A medium-sized dog of unrivalled comedy value, the Hungarian puli is also renowned for its abilities as a sheep dog; it is said that one puli is able to herd thousands of sheep or cows. Pulis are also reputed to be exceptionally intelligent dogs, but I have to confess that my own puli shows few signs of this.
The puli's single most notable feature though, and the one from which it derives most of its comedy potential, is its hair; unless they are combed almost daily, pulis develop dreadlocks. They look sort of like a Rasta version of Dougal out of The Magic Roundabout. Some owners comb their hair regularly, which makes them fluffy rather than corded and even more Dougalesque - although it is uncommon for a puli to be such light brown; they are most often black, sometimes dark brown or grey. Left uncombed, the hair will matt into cords if you are lucky - but there is usually some work to be done making the cords stay separate rather than balling up into a dreaded mass. The locks result from the entangling of their outer coat with a soft undercoat.
Their thick coat of dreads can make it hard to tell which end is which, especially when they're not moving - a source of never-ending merriment. With their strangely comical hair, boundlessly enthusiastic grins and unusual bunny-hop style canter, it is not hard to see why walking a puli always brings smiles, laughter and sounds of incredulity from passers by. Quite often someone will stop you with intrigued enquiries, chant Buffalo Soldier at the dog as it bounces past, or cry out
'Mummy, that dog's got no eyes!'
Another notable characteristic of the puli, which stems directly from its hair, is its odour. Dogs are not the cleanest of animals even at the best of times, and for this reason dog-dreadlocks, appealing as they are to look at, are not so pleasant to smell. Washing a puli is a trial, but being around them while they're drying is probably worse; the locks can hold a staggering quantity of water (which however much you wash them will always be at least a little grimy), and distribute it over an impressively wide area.

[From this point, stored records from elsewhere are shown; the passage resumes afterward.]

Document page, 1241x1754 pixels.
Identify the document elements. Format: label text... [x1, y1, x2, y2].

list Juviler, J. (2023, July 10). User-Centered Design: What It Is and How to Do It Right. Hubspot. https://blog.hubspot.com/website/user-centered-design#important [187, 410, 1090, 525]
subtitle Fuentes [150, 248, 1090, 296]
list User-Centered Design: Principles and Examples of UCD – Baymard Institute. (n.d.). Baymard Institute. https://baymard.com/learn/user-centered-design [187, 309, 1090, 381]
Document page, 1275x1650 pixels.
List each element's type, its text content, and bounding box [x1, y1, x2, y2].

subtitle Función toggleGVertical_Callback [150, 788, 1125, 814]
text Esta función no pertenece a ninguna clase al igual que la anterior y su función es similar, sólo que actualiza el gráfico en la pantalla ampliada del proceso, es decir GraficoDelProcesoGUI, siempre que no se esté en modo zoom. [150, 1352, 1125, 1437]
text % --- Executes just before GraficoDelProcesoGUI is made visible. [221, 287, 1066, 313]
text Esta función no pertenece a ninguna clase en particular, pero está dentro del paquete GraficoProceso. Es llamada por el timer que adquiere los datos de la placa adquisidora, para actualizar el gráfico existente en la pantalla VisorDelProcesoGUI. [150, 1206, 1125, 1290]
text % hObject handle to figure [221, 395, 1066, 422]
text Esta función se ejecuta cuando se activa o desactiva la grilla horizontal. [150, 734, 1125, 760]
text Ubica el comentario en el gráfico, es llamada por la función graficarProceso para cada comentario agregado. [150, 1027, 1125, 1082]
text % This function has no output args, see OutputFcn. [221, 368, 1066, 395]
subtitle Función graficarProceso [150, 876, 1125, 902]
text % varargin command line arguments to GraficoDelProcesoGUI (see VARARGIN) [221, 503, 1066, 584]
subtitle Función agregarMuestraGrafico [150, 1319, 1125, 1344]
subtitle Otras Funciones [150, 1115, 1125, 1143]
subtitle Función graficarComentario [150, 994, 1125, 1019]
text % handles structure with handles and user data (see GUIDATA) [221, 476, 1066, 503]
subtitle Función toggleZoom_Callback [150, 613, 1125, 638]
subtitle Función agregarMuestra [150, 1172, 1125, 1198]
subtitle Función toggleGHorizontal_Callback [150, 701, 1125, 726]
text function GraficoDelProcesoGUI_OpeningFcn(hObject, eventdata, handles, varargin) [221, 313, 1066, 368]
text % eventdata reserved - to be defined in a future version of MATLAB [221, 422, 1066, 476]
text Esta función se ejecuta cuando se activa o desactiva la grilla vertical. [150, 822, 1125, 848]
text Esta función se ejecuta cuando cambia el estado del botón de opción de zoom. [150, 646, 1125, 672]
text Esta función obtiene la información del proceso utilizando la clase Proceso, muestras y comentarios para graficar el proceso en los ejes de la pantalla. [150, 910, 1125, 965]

Dogs which seem to have dreadlocks appear in illustrations dating back to around 4000BC, although historical references to them only go back a few hundred years, and the puli as we know it is thought to have come about after their ancestors entered Hungary with the Magyars, about a thousand years ago. Their kinship with the komondor, another Hungarian herding dog, is obvious in their corded coats - but komondors are always white, and usually bigger, and their necks and heads don't dread. Another dreaded dog, said to be slightly more mellow than the puli, is the Alpine Italian Bergamasco - presumably another relative, although it is hard to be sure. Meanwhile the Hungarian pumi and mudi are probably cross-breeds of the puli with terriers and spitzes respectively; neither breed has a corded coat.
Pulis are loyal and relatively smart dogs, as well as being endlessly entertaining. They are energetic enough to need regular walking, but not so much so that it seems like a crime to keep them in a city. All in all, they make fine family pets - as long as you are not too put off by the smell.